**INSTRUCTION**
Please return the records below exactly as they appear, leaving every picture out.

**PROVIDED MATERIAL**
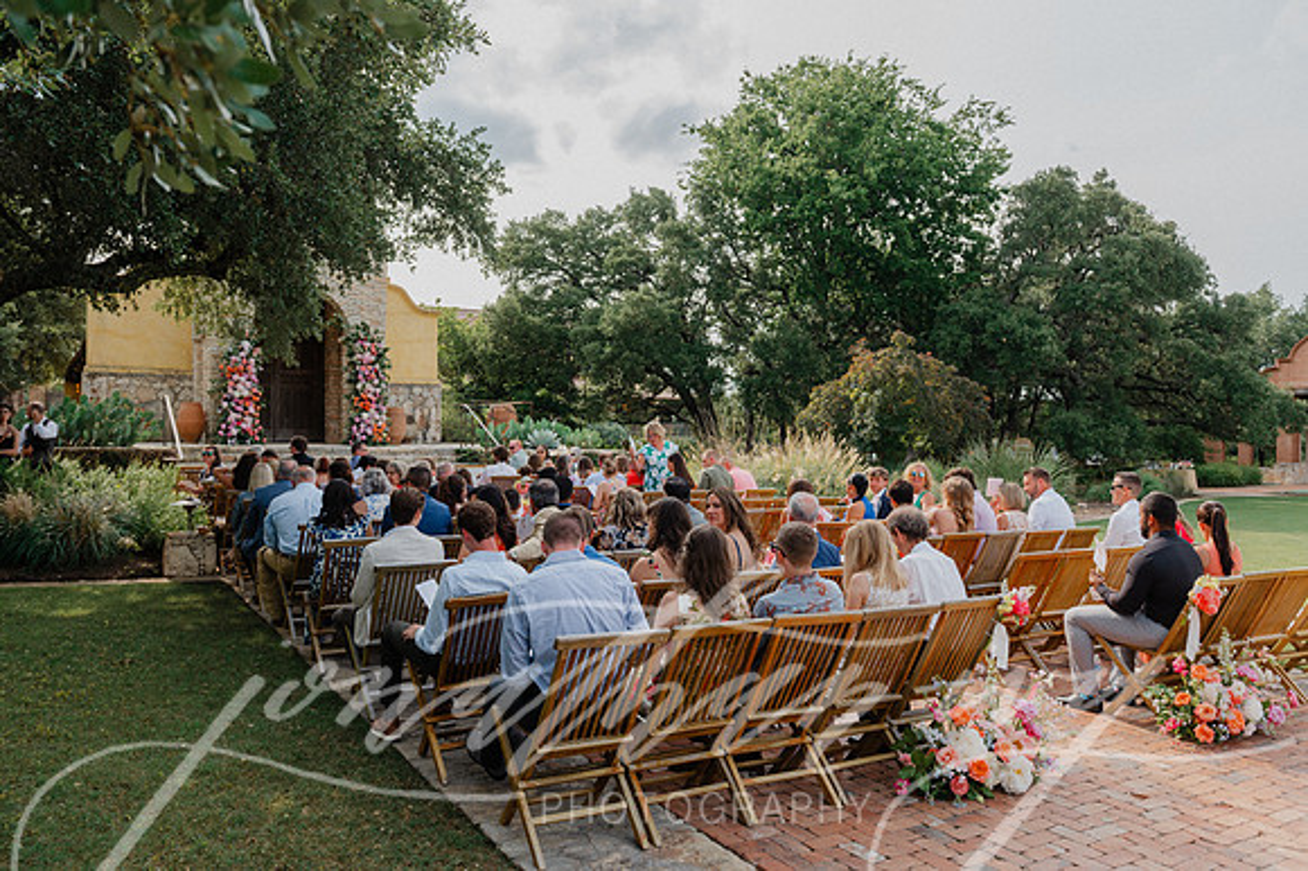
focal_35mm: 28
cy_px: 436
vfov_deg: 46.4
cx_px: 654
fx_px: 1017
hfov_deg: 65.5
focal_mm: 28
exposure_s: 1/640
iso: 200
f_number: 5.6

**RESPONSE**
focal_35mm: 28
cy_px: 436
vfov_deg: 46.4
cx_px: 654
fx_px: 1017
hfov_deg: 65.5
focal_mm: 28
exposure_s: 1/640
iso: 200
f_number: 5.6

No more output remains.